Cass. civile, sez. I del 2018 numero 1181 (18/01/2018)




La legge, art. 2504 bis c.c., connette gli effetti della fusione all'espletamento delle formalità pubblicitarie, con le note conseguenze sul piano dell'imputazione dei rapporti e con l'esito dell'accentramento del patrimonio sulla società incorporante.

Ciò è conforme alle caratteristiche dell'operazione come vicenda evolutivo-modificativa del soggetto giuridico in un nuovo assetto organizzativo, ma implica anche che i beni restano infine aggregati nel patrimonio dell'incorporante con tutti i pesi che anteriormente li gravavano, e con la soggezione alle procedure esecutive in atto.

Il giudice non può ammettere la società al concordato preventivo se prima della fusione non sono stati ascoltati i creditori della società incorporanda. La possibilità di questi di proporre opposizione al piano approvato condiziona infatti la fattibilità dell’intera operazione di salvataggio.

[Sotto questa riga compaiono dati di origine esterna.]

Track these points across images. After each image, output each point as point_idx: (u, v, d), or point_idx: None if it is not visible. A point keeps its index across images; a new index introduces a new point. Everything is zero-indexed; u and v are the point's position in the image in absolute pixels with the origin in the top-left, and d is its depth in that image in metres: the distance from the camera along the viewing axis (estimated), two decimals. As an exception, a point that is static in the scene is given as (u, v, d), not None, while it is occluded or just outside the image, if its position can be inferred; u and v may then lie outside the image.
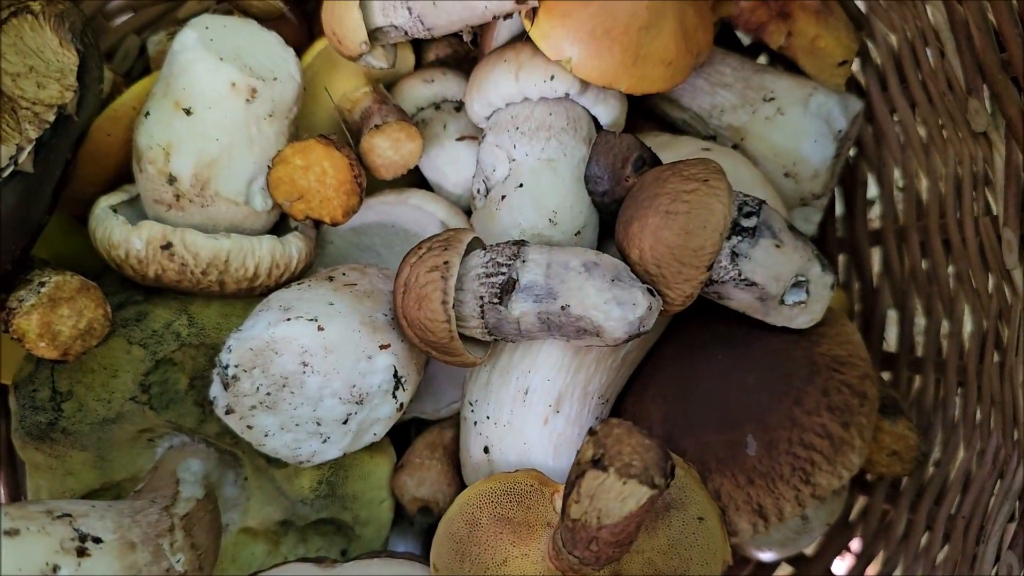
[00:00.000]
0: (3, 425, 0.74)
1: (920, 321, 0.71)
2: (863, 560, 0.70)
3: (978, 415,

Ove il concordato preventivo preveda la fusione tra la debitrice e la società proprietaria del bene offerto in cessione ai creditori della incorporante, la posizione dei creditori della incorporanda non è irrilevante ai fini della fattibilità giuridica della proposta e ciò in quanto, in termini generali, la fusione può pregiudicare la posizione dei creditori delle società partecipanti proprio perché, attuata la fusione, tutti concorrono sull'unico patrimonio risultante dall'unificazione.